Devoraba kilómetros.
Era impresionante verlo avanzar en el prematuro amanecer de aquel cielo infectado, una aguja de plata flexible corriendo sobre un trenzado de acero. Cuando encendía sus luces era imposible mirarlo fijamente, corriendo a más de doscientos kilómetros por hora, dejando casi atrás el reflejo de sus propios focos. El diseño del mejor tren; un derroche de poder energía e ingenio, corriendo como una bestia en libertad condicional, pudiendo elegir su velocidad pero no el camino.

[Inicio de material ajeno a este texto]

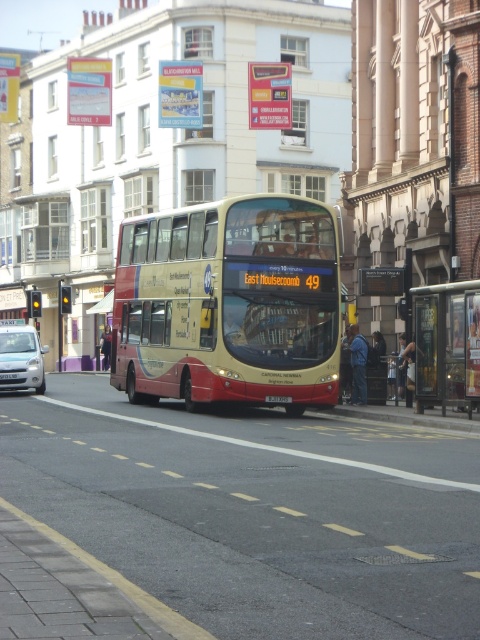
You are a city planner analyzing the street layout. The beige metallic bus at center is currently parked at the metallic bus stop at right. If another bus arrives, will there be enough space for it to pull over without blocking traffic?

The beige metallic bus at center might be wider than the metallic bus stop at right, so there may not be sufficient space for another bus to pull over without potentially blocking traffic.

You are a pedestrian standing in the middle of the street. You see the metallic bus stop at right and the silver metallic car at left. Which object takes up more space in the image?

The silver metallic car at left takes up more space in the image than the metallic bus stop at right because the metallic bus stop at right occupies less space than silver metallic car at left.

You are a pedestrian trying to cross the street. You see a beige metallic bus at center and a silver metallic car at left. Which vehicle should you be more cautious of when crossing, considering their sizes?

The beige metallic bus at center is larger in size than the silver metallic car at left, so you should be more cautious of the beige metallic bus at center when crossing the street.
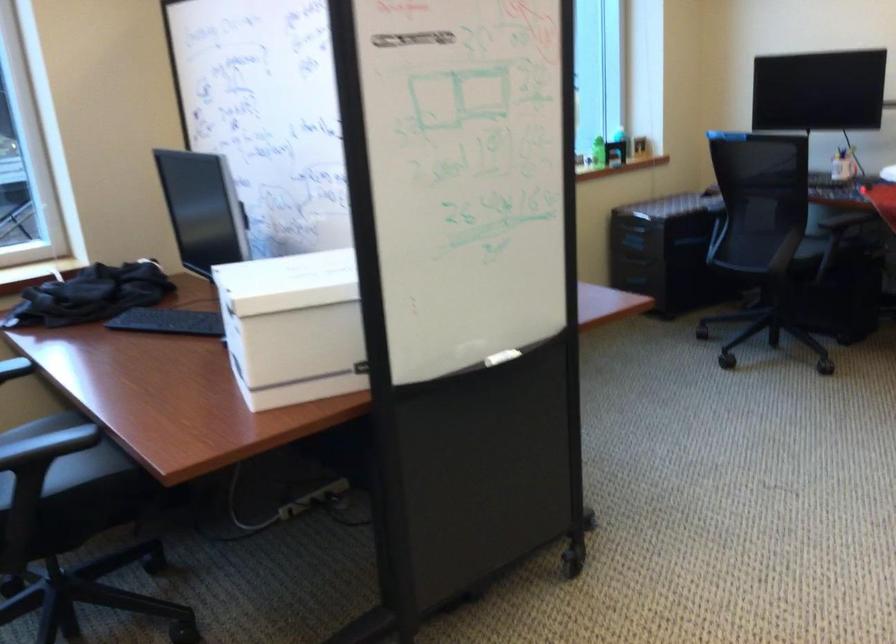
What do you see at coordinates (630, 228) in the screenshot? I see `the cabinet drawer handle` at bounding box center [630, 228].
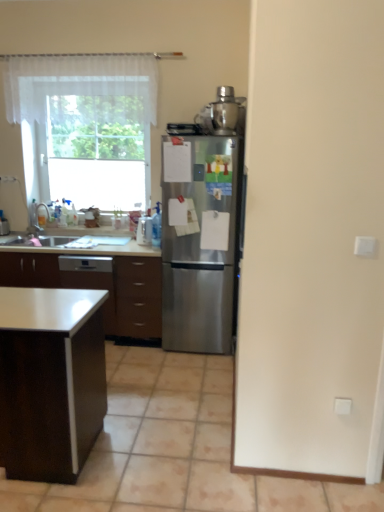
Question: From the image's perspective, is satin silver blender at upper right, positioned as the first appliance in top-to-bottom order, located above brushed metal faucet at left?

Choices:
 (A) yes
 (B) no

Answer: (A)

Question: Does satin silver blender at upper right, which is counted as the first appliance, starting from the right, come behind brushed metal faucet at left?

Choices:
 (A) no
 (B) yes

Answer: (A)

Question: Is satin silver blender at upper right, arranged as the second appliance when ordered from the bottom, taller than brushed metal faucet at left?

Choices:
 (A) no
 (B) yes

Answer: (B)

Question: Would you consider satin silver blender at upper right, arranged as the second appliance when ordered from the bottom, to be distant from brushed metal faucet at left?

Choices:
 (A) yes
 (B) no

Answer: (A)

Question: Can you confirm if satin silver blender at upper right, which is counted as the first appliance, starting from the right, is bigger than brushed metal faucet at left?

Choices:
 (A) no
 (B) yes

Answer: (B)

Question: Looking at their shapes, would you say satin silver blender at upper right, positioned as the first appliance in top-to-bottom order, is wider or thinner than white plastic electric outlet at lower right?

Choices:
 (A) wide
 (B) thin

Answer: (A)

Question: Visually, is satin silver blender at upper right, the 2th appliance from the left, positioned to the left or to the right of white plastic electric outlet at lower right?

Choices:
 (A) left
 (B) right

Answer: (A)

Question: Is satin silver blender at upper right, marked as the 2th appliance in a back-to-front arrangement, bigger or smaller than white plastic electric outlet at lower right?

Choices:
 (A) big
 (B) small

Answer: (A)

Question: Would you say satin silver blender at upper right, the 2th appliance from the left, is inside or outside white plastic electric outlet at lower right?

Choices:
 (A) outside
 (B) inside

Answer: (A)

Question: From their relative heights in the image, would you say clear plastic spray bottle at center, placed as the 2th appliance when sorted from top to bottom, is taller or shorter than satin white dishwasher at lower left?

Choices:
 (A) tall
 (B) short

Answer: (B)

Question: Considering their positions, is clear plastic spray bottle at center, the 1th appliance in the back-to-front sequence, located in front of or behind satin white dishwasher at lower left?

Choices:
 (A) front
 (B) behind

Answer: (B)

Question: Looking at their shapes, would you say clear plastic spray bottle at center, the 1th appliance in the left-to-right sequence, is wider or thinner than satin white dishwasher at lower left?

Choices:
 (A) wide
 (B) thin

Answer: (B)

Question: Is clear plastic spray bottle at center, acting as the second appliance starting from the front, spatially inside satin white dishwasher at lower left, or outside of it?

Choices:
 (A) outside
 (B) inside

Answer: (A)

Question: Considering their positions, is white glossy table at lower left located in front of or behind stainless steel refrigerator at center?

Choices:
 (A) behind
 (B) front

Answer: (B)

Question: In terms of width, does white glossy table at lower left look wider or thinner when compared to stainless steel refrigerator at center?

Choices:
 (A) thin
 (B) wide

Answer: (B)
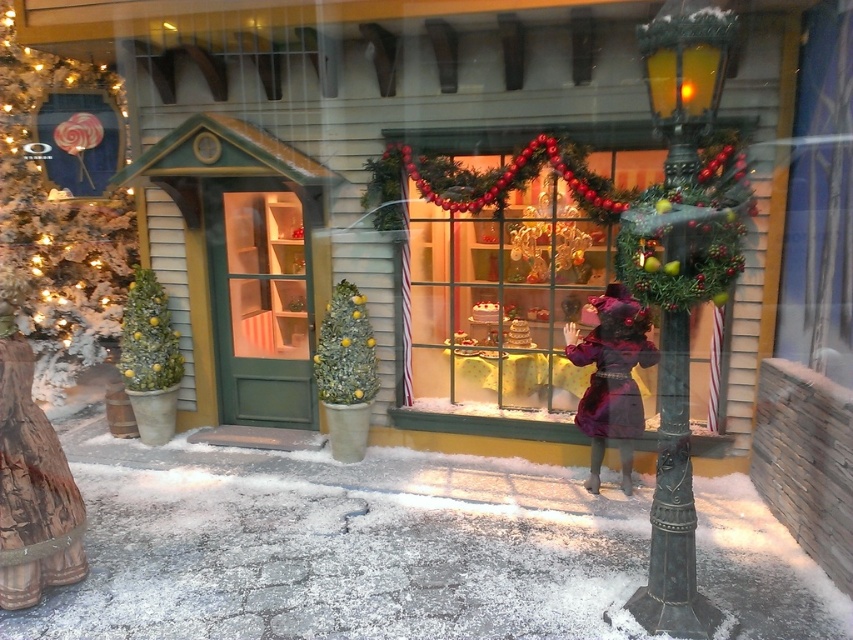
Question: Does velvet purple coat at center have a lesser width compared to green matte christmas tree at left?

Choices:
 (A) no
 (B) yes

Answer: (A)

Question: Estimate the real-world distances between objects in this image. Which object is closer to the velvet purple coat at center?

Choices:
 (A) green metal lamp post at right
 (B) green matte christmas tree at left
 (C) green matte christmas tree at center

Answer: (A)

Question: Can you confirm if green metal lamp post at right is positioned above velvet purple coat at center?

Choices:
 (A) yes
 (B) no

Answer: (B)

Question: Which object is positioned closest to the velvet purple coat at center?

Choices:
 (A) green metal lamp post at right
 (B) green matte christmas tree at center
 (C) green matte christmas tree at left

Answer: (A)

Question: Which point is closer to the camera?

Choices:
 (A) coord(148,364)
 (B) coord(619,372)
 (C) coord(689,35)

Answer: (C)

Question: Is green metal lamp post at right above velvet purple coat at center?

Choices:
 (A) yes
 (B) no

Answer: (B)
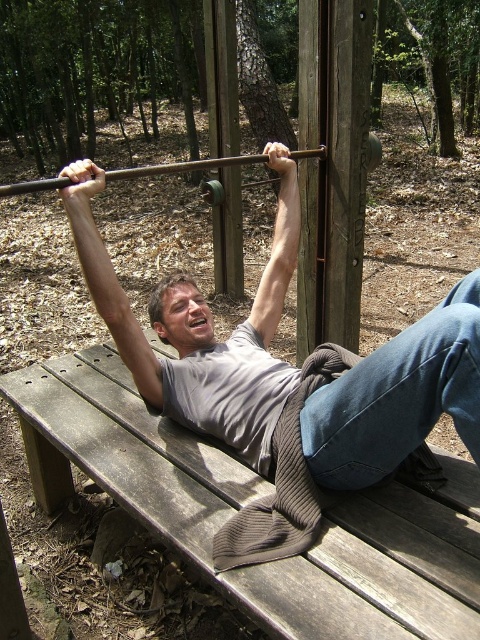
Question: Where is gray matte shirt at center located in relation to wooden barbell at center in the image?

Choices:
 (A) below
 (B) above

Answer: (A)

Question: Which point is closer to the camera?

Choices:
 (A) (357, 467)
 (B) (56, 186)

Answer: (A)

Question: Which object is the farthest from the wooden barbell at center?

Choices:
 (A) wooden bench at center
 (B) gray matte shirt at center

Answer: (B)

Question: Is gray matte shirt at center positioned in front of wooden barbell at center?

Choices:
 (A) yes
 (B) no

Answer: (A)

Question: Considering the real-world distances, which object is closest to the wooden bench at center?

Choices:
 (A) gray matte shirt at center
 (B) wooden barbell at center

Answer: (A)

Question: Is gray matte shirt at center wider than wooden barbell at center?

Choices:
 (A) yes
 (B) no

Answer: (B)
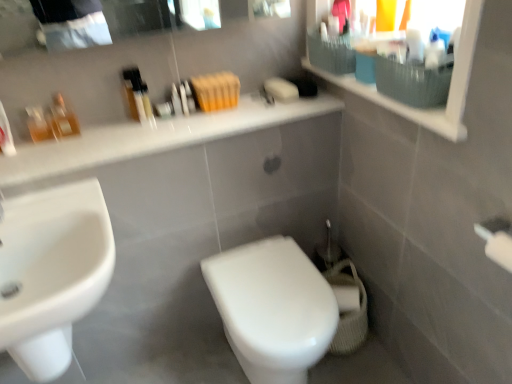
Find the location of a particular element. vacant space that's between translucent glass bottles at left, which is counted as the first toiletry, starting from the left, and translucent plastic bottles at upper center, the 3th toiletry in the left-to-right sequence is located at coordinates (110, 128).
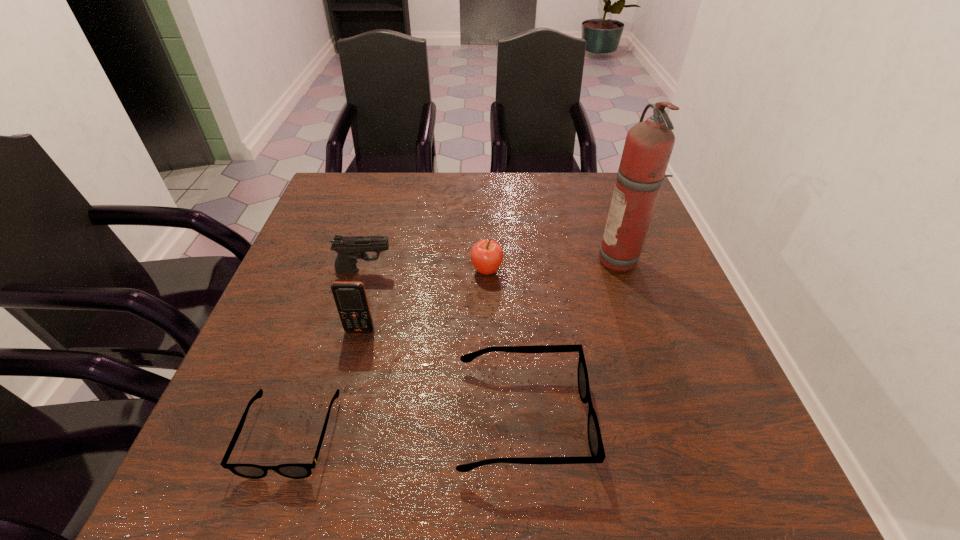
Observe the arrangement of all spectacless in the image. To keep them evenly spaced, where would you place another spectacles on the right? Please locate a free space. Please provide its 2D coordinates. Your answer should be formatted as a tuple, i.e. [(x, y)], where the tuple contains the x and y coordinates of a point satisfying the conditions above.

[(740, 403)]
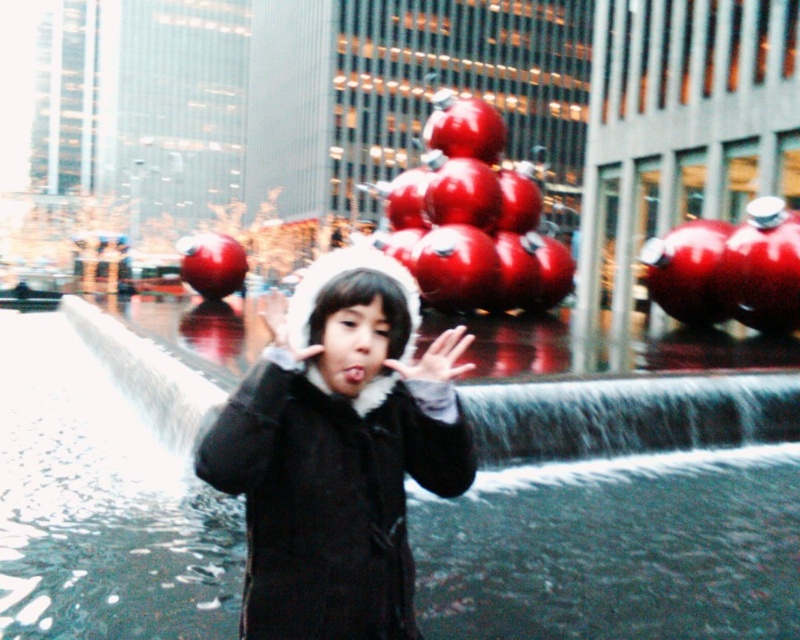
You are a photographer trying to capture the child in the scene. The matte black coat at center and the white fluffy hand at center are both in focus. Which object is closer to the camera?

The matte black coat at center is closer to the viewer than the white fluffy hand at center, so the matte black coat at center would be in focus while the white fluffy hand at center may appear slightly blurred.

You are a fashion designer observing the scene. You notice the matte black coat at center and the white fluffy hand at center. Which object has a greater width in the image?

The matte black coat at center has a greater width than the white fluffy hand at center.

In the holiday scene with the child and the festive decorations, you notice the matte black coat at center and the white fluffy hand at center. Which object is positioned higher up in the image?

The matte black coat at center is taller than the white fluffy hand at center, so the matte black coat at center is positioned higher up in the image.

Tenía un Capitán, por supuesto. En otro tiempo -casi podía pensarse que en otro lugar- otros ferrocarriles habían trasladado cargas y multitudes a través de campos tranquilos y ciudades adormecidas. Tenían revisores que pedían billetes con voz monótona y maquinistas aburridos que la electrónica había convertido en vigilantes de una consola. En otro mundo.
Ahora todo era distinto.
Las ciudades que atravesaba estaban muertas. Los campos eran desiertos sembrados de hierros retorcidos y ruinas ennegrecidas. Las estaciones revoltijos de papeles chamuscados, los pueblos se habían convertido en fantasmas silenciosos de edificios muertos a través de cuyas ventanas, como bocas desdentadas, aullaba el viento. Una multitud de luces brillantes había descendido del cielo un amanecer, anunciada por trompetas apocalípticas que imitaban a sirenas de alarma. Después había llegado el fuego, un fuego abrasador que consumía la roca y el metal como si fuera papel. Y detrás vinieron las lluvias, y sus gotas estaban cargadas de partículas alteradas, pequeños asesinos que irradiaban una muerte invisible o un cambio aterrador en todo lo que nacía. Una guerra había comenzado y terminado en un instante, devorada por sí misma.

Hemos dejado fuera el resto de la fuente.